> [Job]
Wherever the word "định" occurs in the lines below, copy the whole line.

> [Input data]
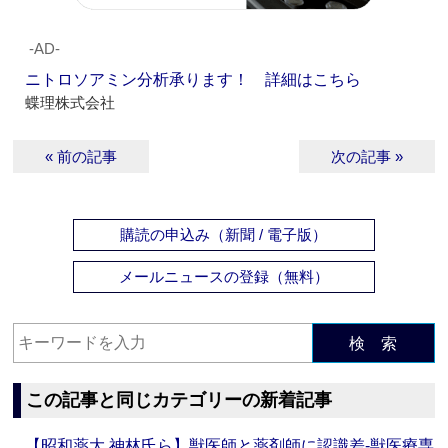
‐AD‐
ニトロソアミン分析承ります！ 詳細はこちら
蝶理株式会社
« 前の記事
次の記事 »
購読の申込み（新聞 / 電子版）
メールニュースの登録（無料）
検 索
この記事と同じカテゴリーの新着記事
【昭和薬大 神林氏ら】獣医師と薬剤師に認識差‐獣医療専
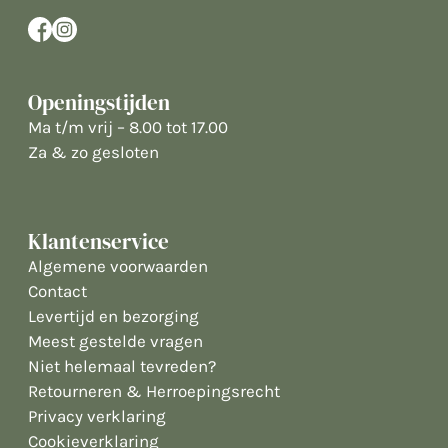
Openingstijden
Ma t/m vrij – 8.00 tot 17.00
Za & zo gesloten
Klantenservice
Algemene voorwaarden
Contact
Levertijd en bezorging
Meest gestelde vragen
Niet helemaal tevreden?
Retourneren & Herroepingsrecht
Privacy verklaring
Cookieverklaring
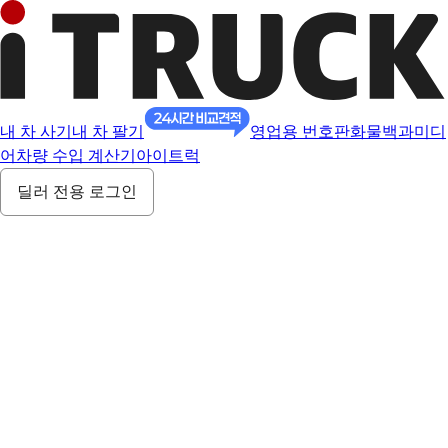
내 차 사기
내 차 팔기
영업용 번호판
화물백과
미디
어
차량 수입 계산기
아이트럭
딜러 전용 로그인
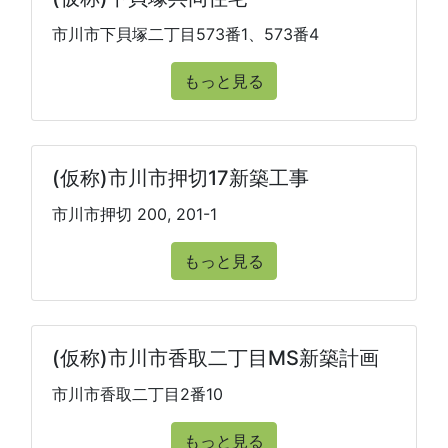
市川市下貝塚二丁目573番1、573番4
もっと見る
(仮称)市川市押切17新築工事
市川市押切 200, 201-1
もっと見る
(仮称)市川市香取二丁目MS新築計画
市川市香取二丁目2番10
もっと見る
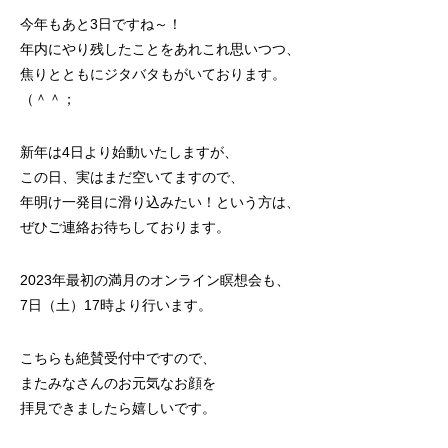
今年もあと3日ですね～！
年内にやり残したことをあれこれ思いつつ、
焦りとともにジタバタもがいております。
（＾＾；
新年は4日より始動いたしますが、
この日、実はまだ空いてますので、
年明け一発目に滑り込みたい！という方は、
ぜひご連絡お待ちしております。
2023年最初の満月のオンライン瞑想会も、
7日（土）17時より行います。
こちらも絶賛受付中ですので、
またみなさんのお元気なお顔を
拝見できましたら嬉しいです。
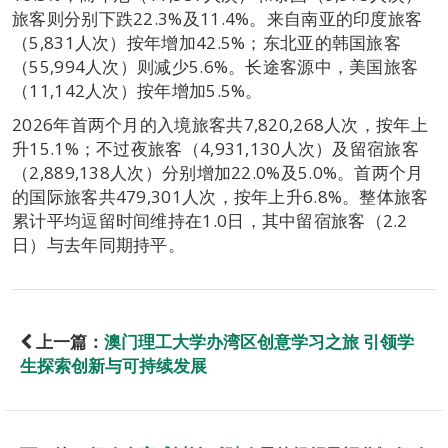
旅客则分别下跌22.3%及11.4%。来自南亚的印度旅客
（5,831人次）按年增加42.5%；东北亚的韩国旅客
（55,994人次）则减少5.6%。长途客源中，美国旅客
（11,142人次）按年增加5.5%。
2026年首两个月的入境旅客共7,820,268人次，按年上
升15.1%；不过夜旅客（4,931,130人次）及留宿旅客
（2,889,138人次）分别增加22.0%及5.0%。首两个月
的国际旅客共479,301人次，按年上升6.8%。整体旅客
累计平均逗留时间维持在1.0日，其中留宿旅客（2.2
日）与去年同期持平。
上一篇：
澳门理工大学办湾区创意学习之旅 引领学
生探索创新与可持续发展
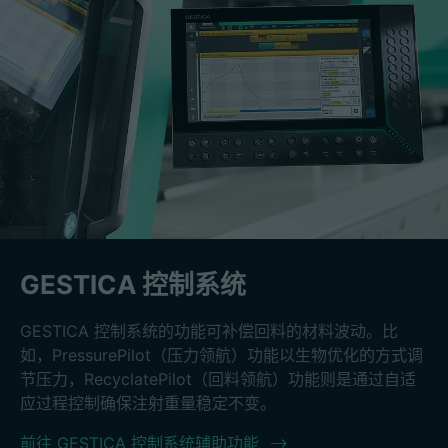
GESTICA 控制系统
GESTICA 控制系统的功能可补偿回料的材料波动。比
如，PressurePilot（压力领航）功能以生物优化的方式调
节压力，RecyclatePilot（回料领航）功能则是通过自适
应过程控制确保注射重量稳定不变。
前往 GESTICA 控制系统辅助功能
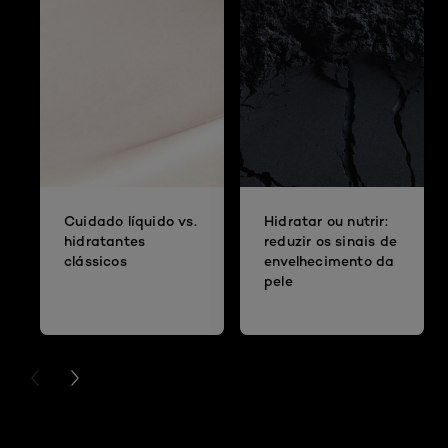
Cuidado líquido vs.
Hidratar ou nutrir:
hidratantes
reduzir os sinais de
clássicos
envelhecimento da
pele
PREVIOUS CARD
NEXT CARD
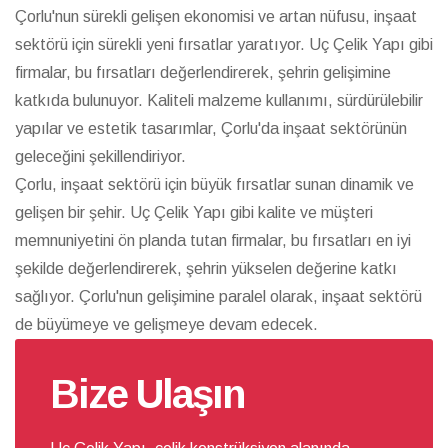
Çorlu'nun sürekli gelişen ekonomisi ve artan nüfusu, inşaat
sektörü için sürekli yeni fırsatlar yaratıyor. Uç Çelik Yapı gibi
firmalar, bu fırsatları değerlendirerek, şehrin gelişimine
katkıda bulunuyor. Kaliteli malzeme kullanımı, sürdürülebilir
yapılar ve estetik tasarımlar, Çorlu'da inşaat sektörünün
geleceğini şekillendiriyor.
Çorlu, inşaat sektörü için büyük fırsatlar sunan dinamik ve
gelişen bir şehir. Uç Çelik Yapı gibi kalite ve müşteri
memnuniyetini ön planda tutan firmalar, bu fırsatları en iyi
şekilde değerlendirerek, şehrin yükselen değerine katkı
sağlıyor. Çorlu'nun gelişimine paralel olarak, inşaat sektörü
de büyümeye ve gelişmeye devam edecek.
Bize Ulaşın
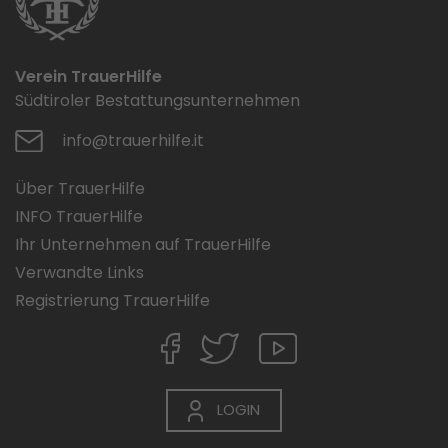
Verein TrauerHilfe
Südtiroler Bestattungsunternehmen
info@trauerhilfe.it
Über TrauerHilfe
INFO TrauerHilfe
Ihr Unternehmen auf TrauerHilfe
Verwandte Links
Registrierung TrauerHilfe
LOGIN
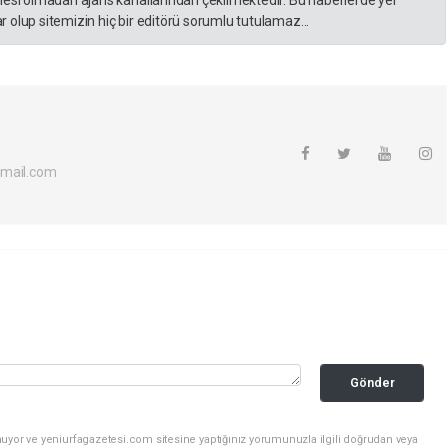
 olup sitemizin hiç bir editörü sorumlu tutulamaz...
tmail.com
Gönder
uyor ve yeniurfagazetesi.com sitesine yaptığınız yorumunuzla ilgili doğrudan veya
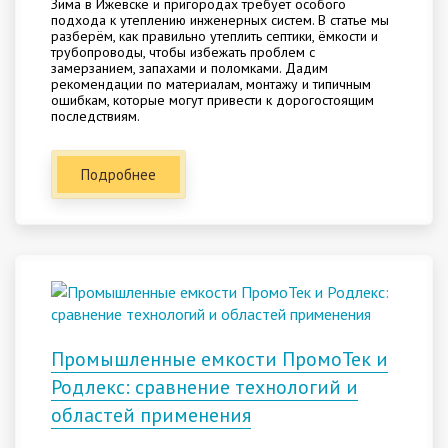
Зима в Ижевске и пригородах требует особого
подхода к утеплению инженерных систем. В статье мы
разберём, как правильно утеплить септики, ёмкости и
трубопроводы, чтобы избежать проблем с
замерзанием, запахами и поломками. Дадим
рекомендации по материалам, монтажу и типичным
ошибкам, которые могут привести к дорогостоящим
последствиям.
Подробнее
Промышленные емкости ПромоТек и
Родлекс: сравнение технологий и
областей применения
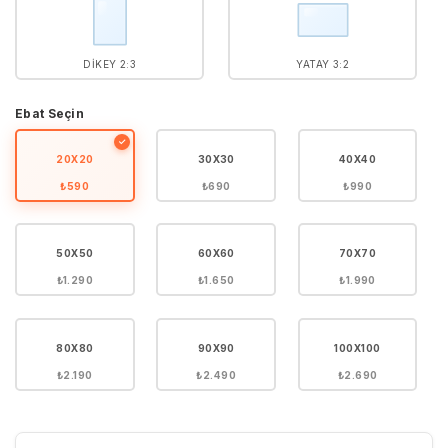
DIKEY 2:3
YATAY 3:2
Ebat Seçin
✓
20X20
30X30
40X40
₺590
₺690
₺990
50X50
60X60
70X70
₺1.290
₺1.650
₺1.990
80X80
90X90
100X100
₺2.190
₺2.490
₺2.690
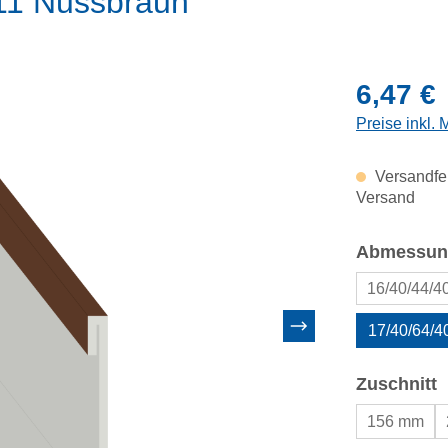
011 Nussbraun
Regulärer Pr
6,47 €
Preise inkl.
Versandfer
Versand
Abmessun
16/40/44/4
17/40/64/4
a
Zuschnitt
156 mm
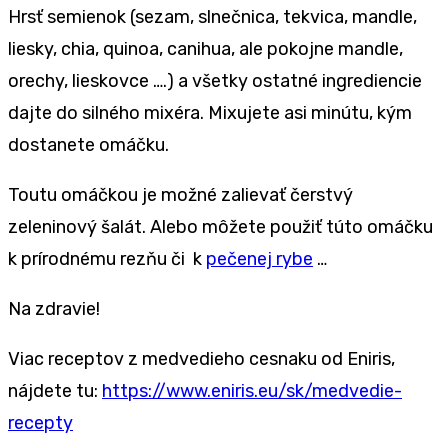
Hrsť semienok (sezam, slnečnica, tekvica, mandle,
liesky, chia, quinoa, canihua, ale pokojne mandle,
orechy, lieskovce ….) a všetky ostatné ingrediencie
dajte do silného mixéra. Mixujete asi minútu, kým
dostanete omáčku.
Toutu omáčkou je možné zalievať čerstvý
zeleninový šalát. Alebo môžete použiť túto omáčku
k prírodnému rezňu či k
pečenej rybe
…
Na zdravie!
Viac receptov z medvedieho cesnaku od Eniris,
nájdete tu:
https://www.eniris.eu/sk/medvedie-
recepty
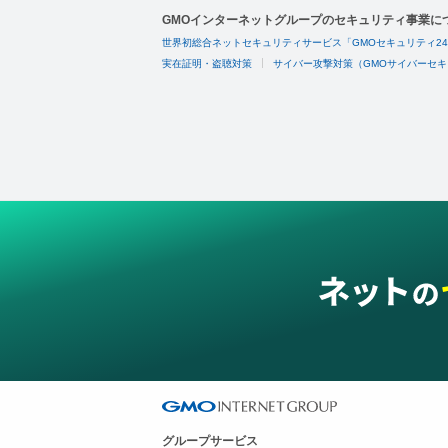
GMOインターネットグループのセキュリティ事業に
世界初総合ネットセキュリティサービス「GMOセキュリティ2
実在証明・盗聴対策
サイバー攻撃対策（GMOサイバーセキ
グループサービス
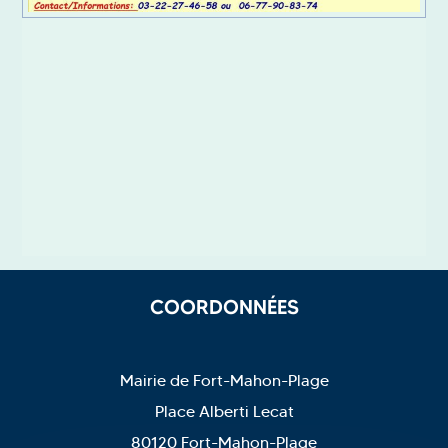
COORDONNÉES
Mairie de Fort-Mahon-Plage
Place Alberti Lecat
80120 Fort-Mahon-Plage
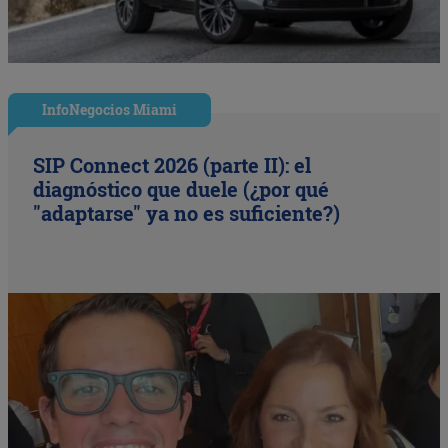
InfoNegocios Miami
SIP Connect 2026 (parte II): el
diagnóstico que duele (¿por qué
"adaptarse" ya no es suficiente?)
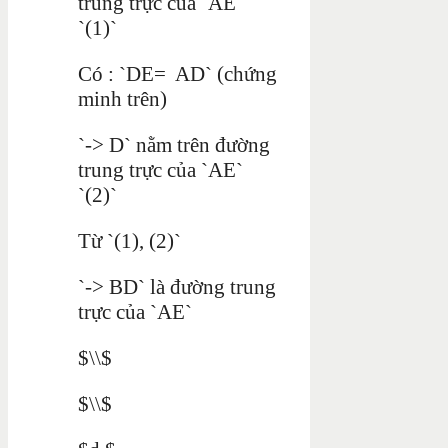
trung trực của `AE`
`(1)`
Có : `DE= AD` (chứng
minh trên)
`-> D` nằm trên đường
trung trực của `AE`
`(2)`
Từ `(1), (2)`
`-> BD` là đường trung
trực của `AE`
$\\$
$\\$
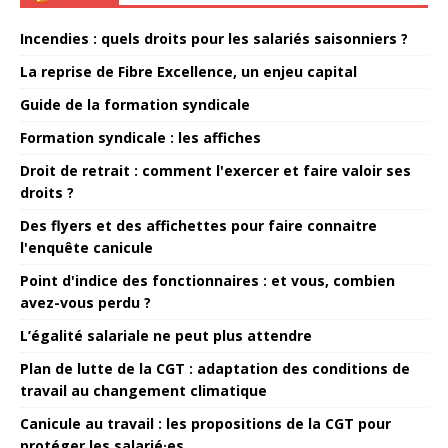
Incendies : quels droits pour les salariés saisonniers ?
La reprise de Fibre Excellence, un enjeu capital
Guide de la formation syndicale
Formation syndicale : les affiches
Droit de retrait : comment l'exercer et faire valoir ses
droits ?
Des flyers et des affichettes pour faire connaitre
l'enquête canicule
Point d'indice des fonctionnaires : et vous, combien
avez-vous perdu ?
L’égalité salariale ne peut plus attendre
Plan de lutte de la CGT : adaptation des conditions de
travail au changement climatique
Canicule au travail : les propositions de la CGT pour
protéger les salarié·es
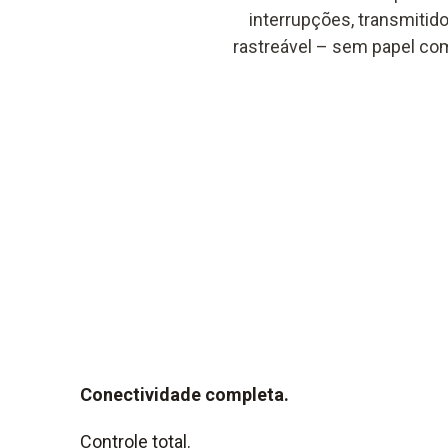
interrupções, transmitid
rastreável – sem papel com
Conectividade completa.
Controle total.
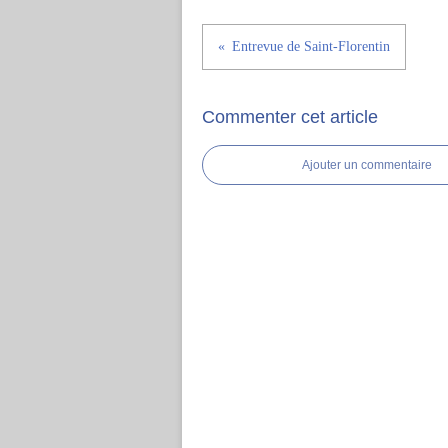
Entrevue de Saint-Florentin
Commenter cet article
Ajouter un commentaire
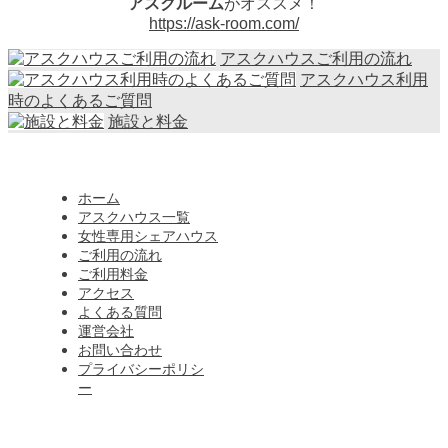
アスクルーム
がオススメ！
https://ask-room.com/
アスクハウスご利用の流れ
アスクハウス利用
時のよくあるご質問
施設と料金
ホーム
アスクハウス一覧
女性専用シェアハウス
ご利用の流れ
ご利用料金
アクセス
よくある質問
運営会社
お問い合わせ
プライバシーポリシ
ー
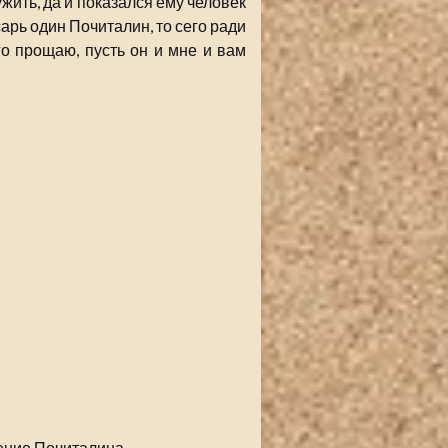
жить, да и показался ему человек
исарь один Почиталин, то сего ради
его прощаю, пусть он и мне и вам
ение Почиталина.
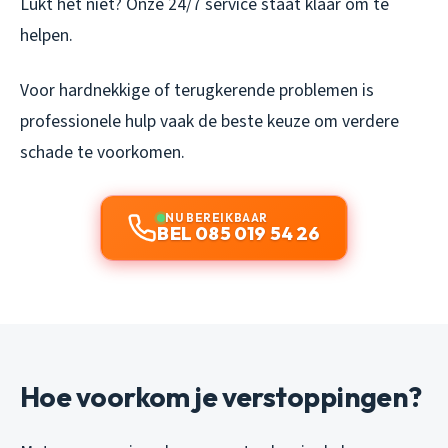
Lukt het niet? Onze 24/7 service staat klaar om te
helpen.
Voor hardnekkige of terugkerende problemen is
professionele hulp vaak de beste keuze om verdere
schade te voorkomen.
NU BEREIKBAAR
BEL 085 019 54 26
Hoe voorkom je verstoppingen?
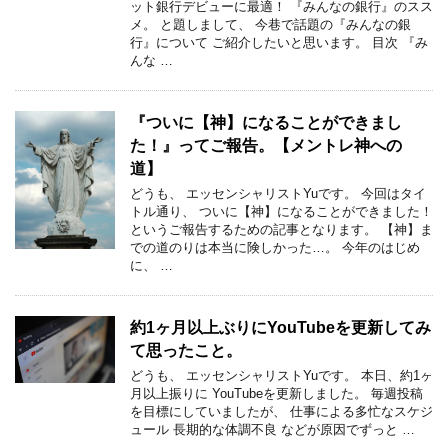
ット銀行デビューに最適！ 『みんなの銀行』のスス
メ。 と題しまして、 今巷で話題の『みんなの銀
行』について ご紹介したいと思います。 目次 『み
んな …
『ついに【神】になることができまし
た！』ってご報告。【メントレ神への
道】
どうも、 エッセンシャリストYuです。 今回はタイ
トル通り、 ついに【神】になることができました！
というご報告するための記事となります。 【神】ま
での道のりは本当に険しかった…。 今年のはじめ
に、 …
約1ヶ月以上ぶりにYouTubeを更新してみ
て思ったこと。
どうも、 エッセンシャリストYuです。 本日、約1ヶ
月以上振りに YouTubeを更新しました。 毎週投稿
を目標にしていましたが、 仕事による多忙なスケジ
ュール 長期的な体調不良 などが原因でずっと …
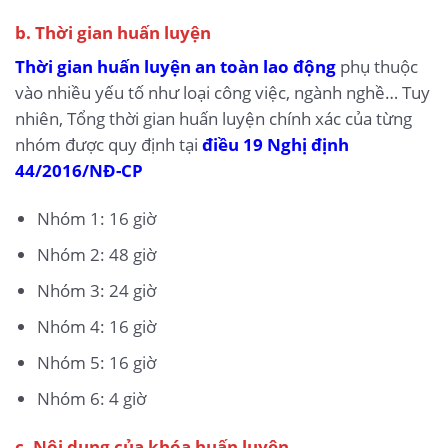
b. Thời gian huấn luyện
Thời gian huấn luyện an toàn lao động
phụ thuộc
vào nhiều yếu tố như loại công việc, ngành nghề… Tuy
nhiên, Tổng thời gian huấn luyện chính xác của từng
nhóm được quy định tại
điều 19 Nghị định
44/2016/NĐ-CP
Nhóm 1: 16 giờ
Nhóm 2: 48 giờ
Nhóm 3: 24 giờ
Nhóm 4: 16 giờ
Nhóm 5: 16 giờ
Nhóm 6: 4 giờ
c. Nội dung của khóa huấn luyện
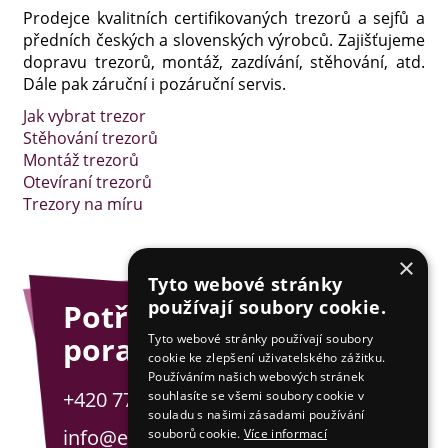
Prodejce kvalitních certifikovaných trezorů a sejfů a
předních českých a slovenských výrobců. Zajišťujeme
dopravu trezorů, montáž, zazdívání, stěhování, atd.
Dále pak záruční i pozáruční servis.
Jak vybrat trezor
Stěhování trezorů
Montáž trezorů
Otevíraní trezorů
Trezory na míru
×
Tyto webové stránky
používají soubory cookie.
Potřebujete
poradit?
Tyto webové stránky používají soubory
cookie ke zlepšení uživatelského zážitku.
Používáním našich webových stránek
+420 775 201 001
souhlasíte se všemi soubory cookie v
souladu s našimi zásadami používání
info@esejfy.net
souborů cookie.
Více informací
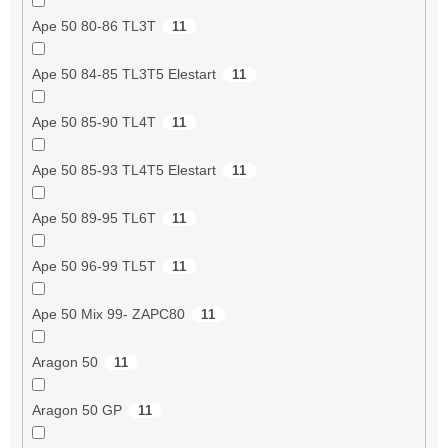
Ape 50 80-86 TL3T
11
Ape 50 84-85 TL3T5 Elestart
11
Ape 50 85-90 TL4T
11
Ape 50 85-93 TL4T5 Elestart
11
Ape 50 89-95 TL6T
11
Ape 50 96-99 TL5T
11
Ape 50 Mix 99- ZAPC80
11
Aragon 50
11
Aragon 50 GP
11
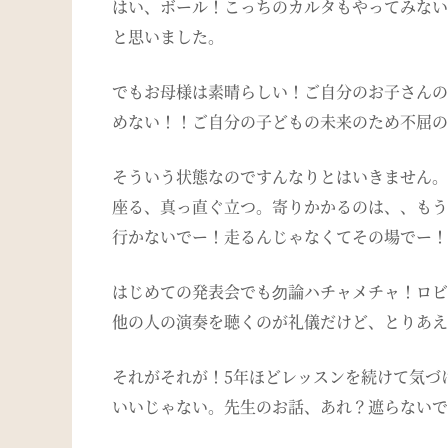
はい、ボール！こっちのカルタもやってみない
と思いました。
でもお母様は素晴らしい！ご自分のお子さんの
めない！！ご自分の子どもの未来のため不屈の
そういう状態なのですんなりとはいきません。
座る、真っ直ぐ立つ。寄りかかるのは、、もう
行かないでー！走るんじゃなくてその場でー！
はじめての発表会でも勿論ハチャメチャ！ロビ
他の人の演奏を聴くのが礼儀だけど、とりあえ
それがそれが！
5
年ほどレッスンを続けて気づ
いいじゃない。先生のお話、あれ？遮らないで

> [Expected answer]
nhóm được quy định tại
điều 19 Nghị định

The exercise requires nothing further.